## Request 1
Count the rows below that contain the string "line", and give only the number.

## Document

━━━━━━━━━━━━━━━━

It’s also interesting to note that Italia and her pimpy sweetie Pepine were arrested in El Verano, the little resort town just outside of Sonoma. A couple of years later, it was to become the new center of operations for “Spanish Kitty,” an infamous Barbary Coast madam. (Her house is now the Sonoma Rose Villa Bed and Breakfast at 400 Solano Avenue.) Equidistant by train from Santa Rosa and the Sausalito ferry, El Verano was a great location for a rural whorehouse to set up shop, which is likely why Italia and Pepine  – “until recently said to be brothel agents in San Francisco,” according to the PD – were in town. Santa Rosa’s tenderloin had closed (or really, quieted down) less than a month before their arrest, and it’s my guess that some of those women had relocated with the pair to El Verano.

Also convincing is that the story appeared in the Press Democrat, whose editor Ernest L. Finley was loathe to admit Santa Rosa ever had any sort of problem with prostitution. He was the last person to desire publicity about a “white slavery” incident in Santa Rosa; the story was published on an inside page as if it were any other crime story. He surely would have liked to ignore it altogether, but it’s not every day that the United States marshal for the Northern District and an Immigration Inspector tromps through your back yard.

━━━━━━━━━━━━━━━━

## Request 2
Pick up the account above of the El Verano arrest and Santa Rosa's tenderloin after its final sentence, and continue it.

━━━━━━━━━━━━━━━━

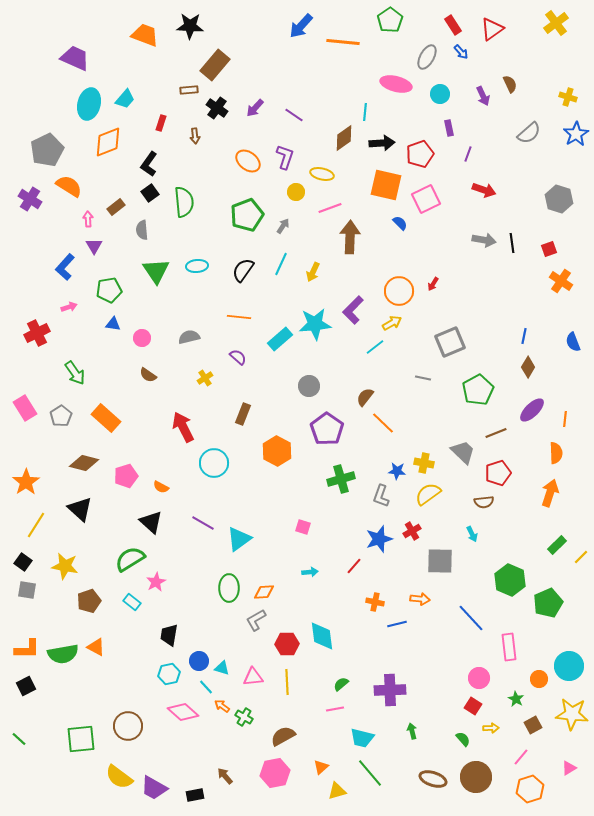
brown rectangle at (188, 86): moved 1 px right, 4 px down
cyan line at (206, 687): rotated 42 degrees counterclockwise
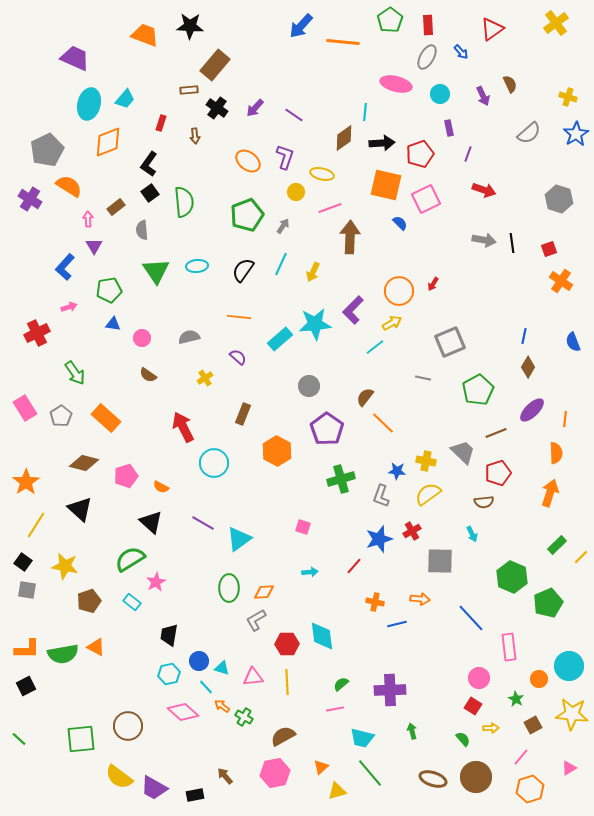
red rectangle at (453, 25): moved 25 px left; rotated 30 degrees clockwise
yellow cross at (424, 463): moved 2 px right, 2 px up
green hexagon at (510, 580): moved 2 px right, 3 px up
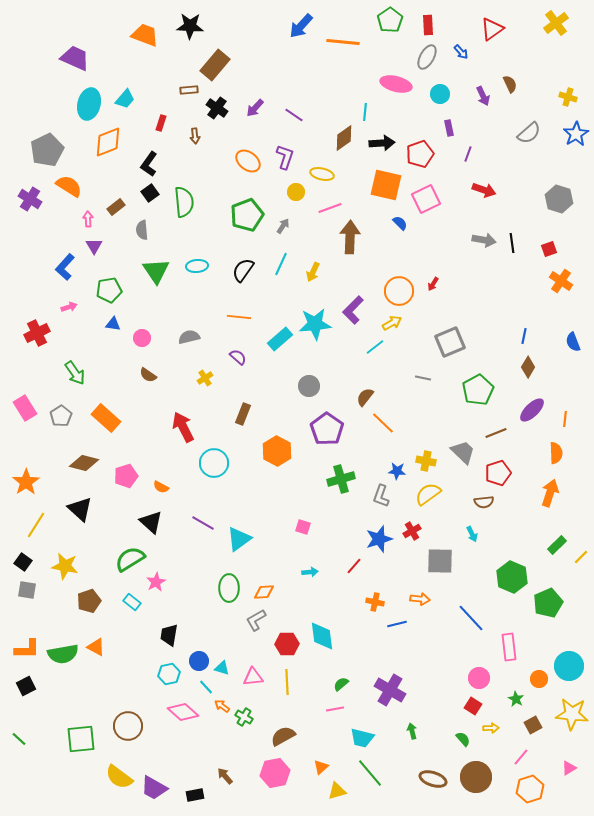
purple cross at (390, 690): rotated 32 degrees clockwise
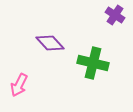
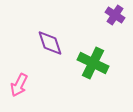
purple diamond: rotated 24 degrees clockwise
green cross: rotated 12 degrees clockwise
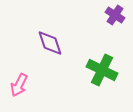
green cross: moved 9 px right, 7 px down
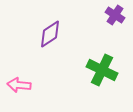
purple diamond: moved 9 px up; rotated 76 degrees clockwise
pink arrow: rotated 70 degrees clockwise
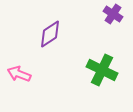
purple cross: moved 2 px left, 1 px up
pink arrow: moved 11 px up; rotated 15 degrees clockwise
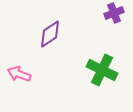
purple cross: moved 1 px right, 1 px up; rotated 36 degrees clockwise
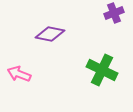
purple diamond: rotated 44 degrees clockwise
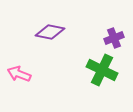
purple cross: moved 25 px down
purple diamond: moved 2 px up
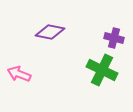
purple cross: rotated 36 degrees clockwise
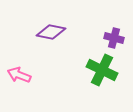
purple diamond: moved 1 px right
pink arrow: moved 1 px down
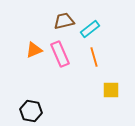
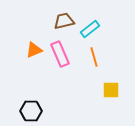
black hexagon: rotated 10 degrees counterclockwise
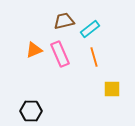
yellow square: moved 1 px right, 1 px up
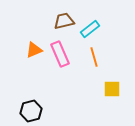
black hexagon: rotated 15 degrees counterclockwise
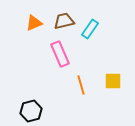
cyan rectangle: rotated 18 degrees counterclockwise
orange triangle: moved 27 px up
orange line: moved 13 px left, 28 px down
yellow square: moved 1 px right, 8 px up
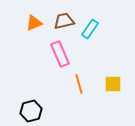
yellow square: moved 3 px down
orange line: moved 2 px left, 1 px up
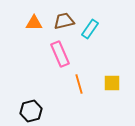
orange triangle: rotated 24 degrees clockwise
yellow square: moved 1 px left, 1 px up
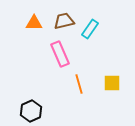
black hexagon: rotated 10 degrees counterclockwise
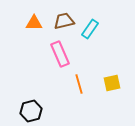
yellow square: rotated 12 degrees counterclockwise
black hexagon: rotated 10 degrees clockwise
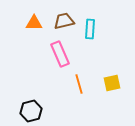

━━━━━━━━━━━━━━━━

## Exercise answer 1
3

## Exercise answer 2
And finally, the story is far more believable because it appeared in 1909 and not a few years hence, when the white-slave mania was running at full throttle. It wasn’t until the end of that year that President Taft urged white slavery legislation in his first State of the Union address, followed by passage of the “White Slave Traffic Act of 1910,” better known as the Mann Act. A growing number of news articles began appearing after that, peaking in 1912 when more stories on the topic were found in California newspapers than the previous fifty years combined, according to a search of the state papers thus far digitally archived.

(RIGHT: An illustration from the 1910 book, “Fighting the Traffic in Young Girls” by Chicago Rev. Ernest A. Bell, who wrote, “I believe that there are good grounds for the suspicion that the ice cream parlor, kept by the foreigner in the large country town, is often a recruiting station, and a feeder for the ‘White slave’ traffic.”)

The intensity of “white slavery” hysteria in the 1910s is difficult to comprehend today. It was the central plot in a million dime novels and the subject of a million sermons. Politicians won elections fighting it, and newspapers won circulation wars by printing lurid tales about it. Want to draw an audience to your next club meeting? Announce that there would be an “expert” lecturing about the slavery dangers lurking everywhere. In the Bay Area, “The World’s Purity Federation” was formed, along with the “Society for the Abolition of White Slavery,” which urged the formation of a state police white slave squad (San Francisco police indeed had a white slave detail).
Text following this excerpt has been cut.